(Stored data)
<<<<

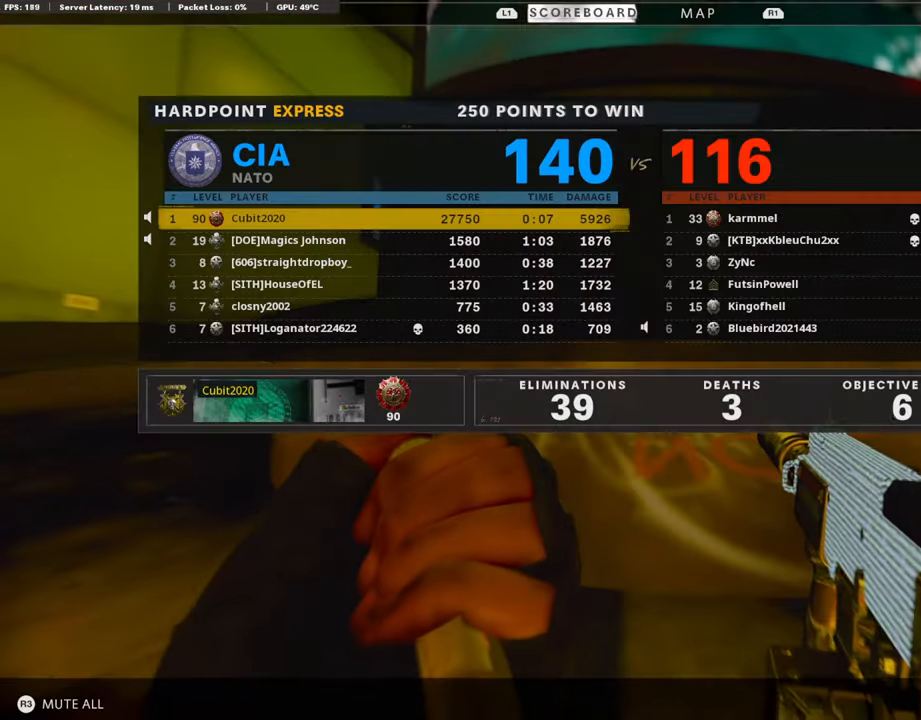
{"buttons": [], "left_stick": "center", "right_stick": "center", "events": []}
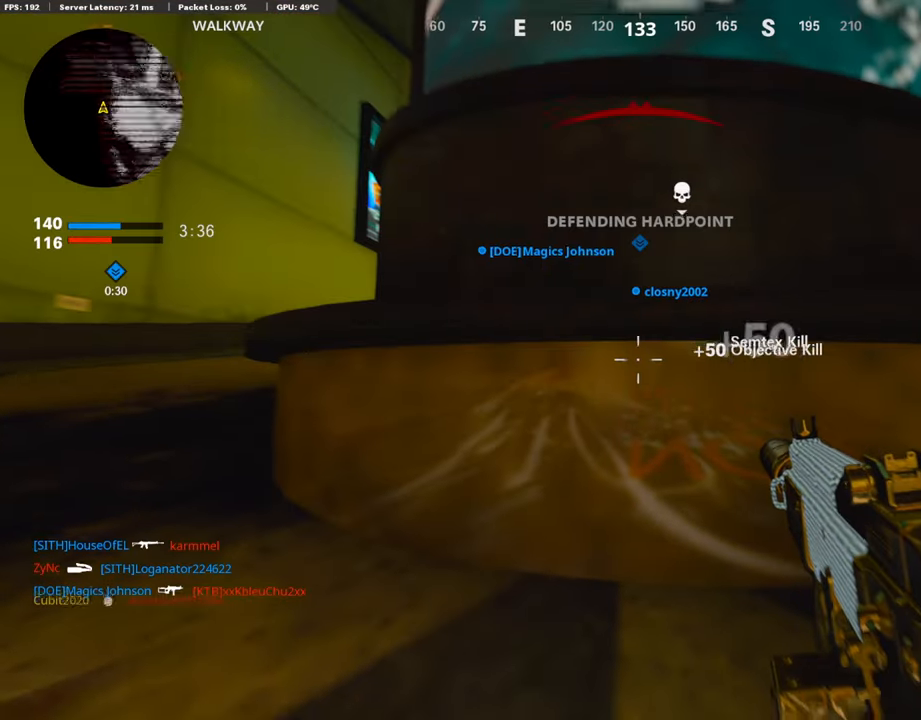
{"buttons": [], "left_stick": "left", "right_stick": "center", "events": [[252, "CIRCLE", "down"], [252, "TRIANGLE", "down"], [252, "left_stick", "left"], [285, "TRIANGLE", "up"], [302, "CIRCLE", "up"], [319, "CROSS", "down"], [420, "CROSS", "up"]]}
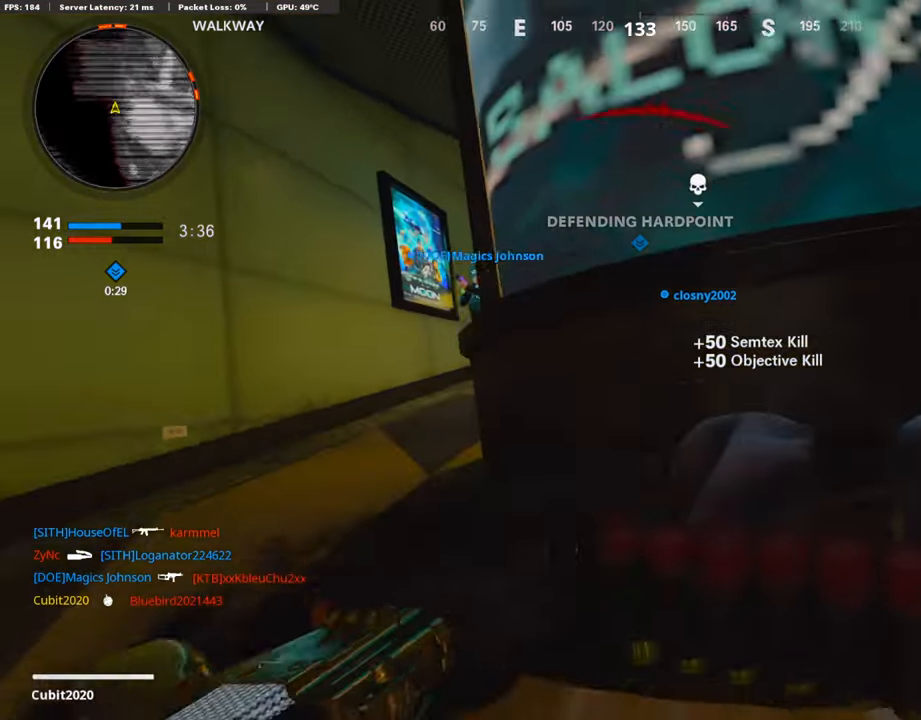
{"buttons": ["TRIANGLE"], "left_stick": "left", "right_stick": "center", "events": [[169, "left_stick", "right"], [337, "left_stick", "center"], [421, "left_stick", "left"], [505, "TRIANGLE", "down"]]}
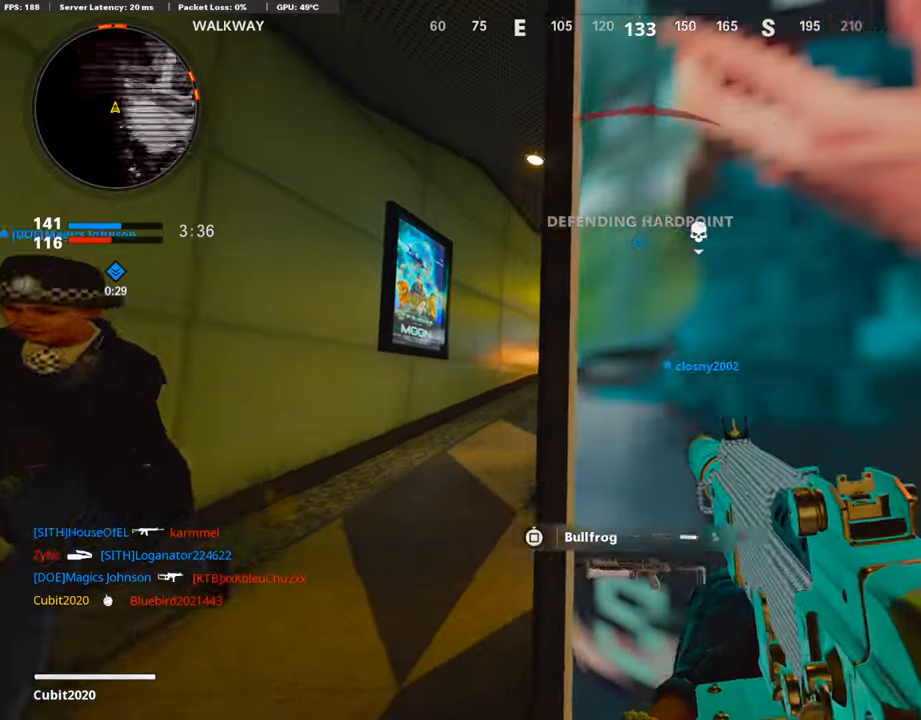
{"buttons": ["L3"], "left_stick": "up", "right_stick": "center", "events": [[84, "left_stick", "up-left"], [101, "TRIANGLE", "up"], [134, "TRIANGLE", "down"], [185, "L3", "down"], [219, "TRIANGLE", "up"], [219, "left_stick", "up"]]}
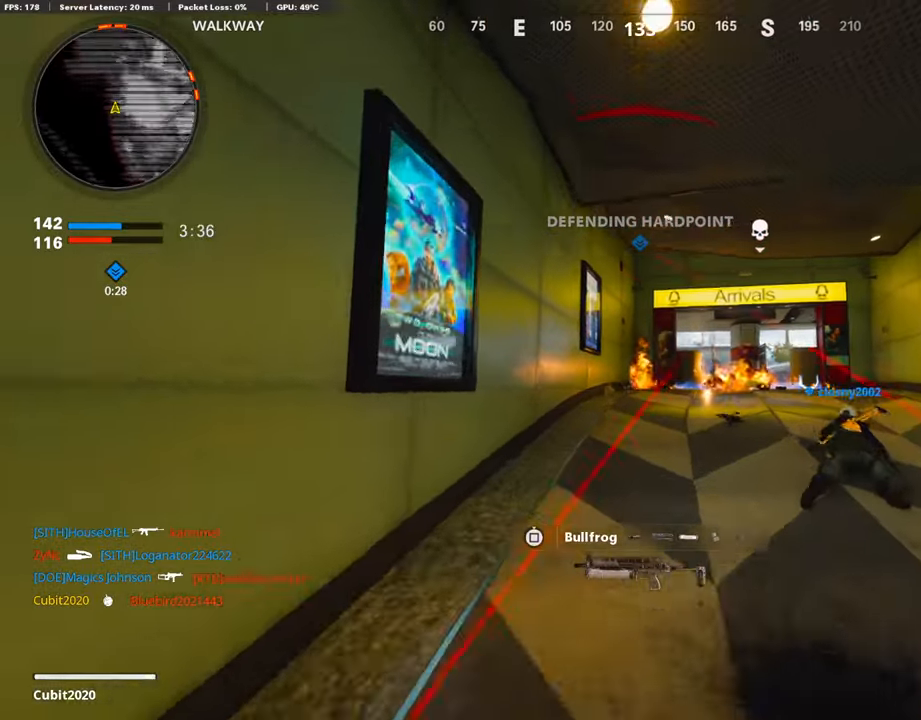
{"buttons": ["L3"], "left_stick": "up-left", "right_stick": "center", "events": [[16, "L3", "up"], [50, "right_stick", "down-right"], [117, "left_stick", "up-left"], [134, "right_stick", "center"], [302, "TRIANGLE", "down"], [353, "TRIANGLE", "up"], [454, "L3", "down"]]}
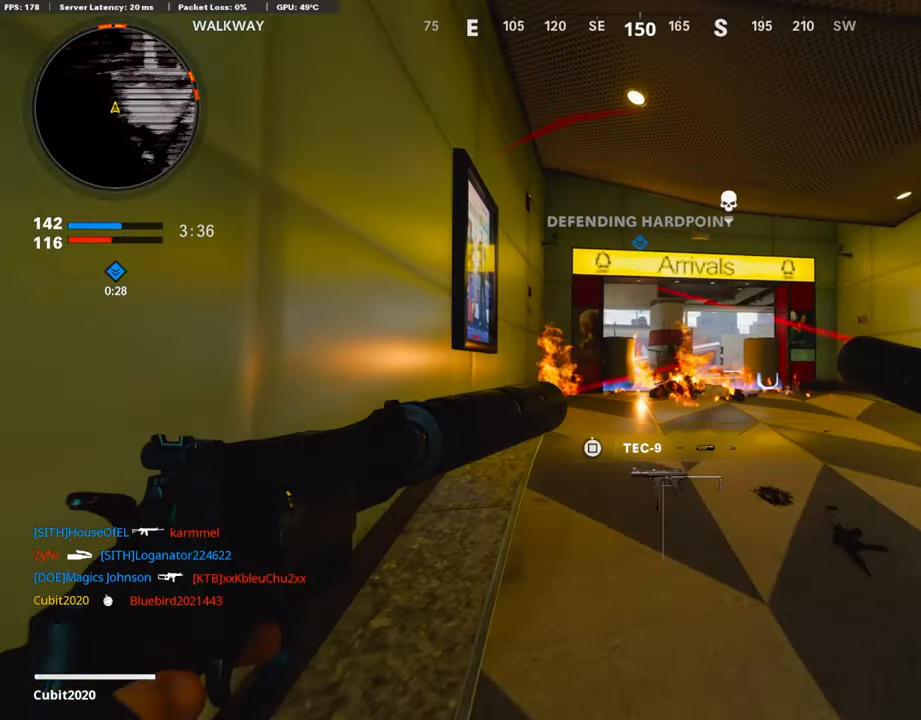
{"buttons": ["L3", "R3"], "left_stick": "up-left", "right_stick": "center", "events": [[118, "right_stick", "down-right"], [219, "R3", "down"], [219, "right_stick", "center"], [370, "L3", "up"], [370, "R3", "up"], [370, "right_stick", "right"], [421, "L3", "down"], [421, "R3", "down"], [421, "right_stick", "center"]]}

>>>>

Would you retype the entries above in full, exactly as written, minus the pictures?

{"buttons": [], "left_stick": "center", "right_stick": "center", "events": []}
{"buttons": [], "left_stick": "left", "right_stick": "center", "events": [[252, "CIRCLE", "down"], [252, "TRIANGLE", "down"], [252, "left_stick", "left"], [285, "TRIANGLE", "up"], [302, "CIRCLE", "up"], [319, "CROSS", "down"], [420, "CROSS", "up"]]}
{"buttons": ["TRIANGLE"], "left_stick": "left", "right_stick": "center", "events": [[169, "left_stick", "right"], [337, "left_stick", "center"], [421, "left_stick", "left"], [505, "TRIANGLE", "down"]]}
{"buttons": ["L3"], "left_stick": "up", "right_stick": "center", "events": [[84, "left_stick", "up-left"], [101, "TRIANGLE", "up"], [134, "TRIANGLE", "down"], [185, "L3", "down"], [219, "TRIANGLE", "up"], [219, "left_stick", "up"]]}
{"buttons": ["L3"], "left_stick": "up-left", "right_stick": "center", "events": [[16, "L3", "up"], [50, "right_stick", "down-right"], [117, "left_stick", "up-left"], [134, "right_stick", "center"], [302, "TRIANGLE", "down"], [353, "TRIANGLE", "up"], [454, "L3", "down"]]}
{"buttons": ["L3", "R3"], "left_stick": "up-left", "right_stick": "center", "events": [[118, "right_stick", "down-right"], [219, "R3", "down"], [219, "right_stick", "center"], [370, "L3", "up"], [370, "R3", "up"], [370, "right_stick", "right"], [421, "L3", "down"], [421, "R3", "down"], [421, "right_stick", "center"]]}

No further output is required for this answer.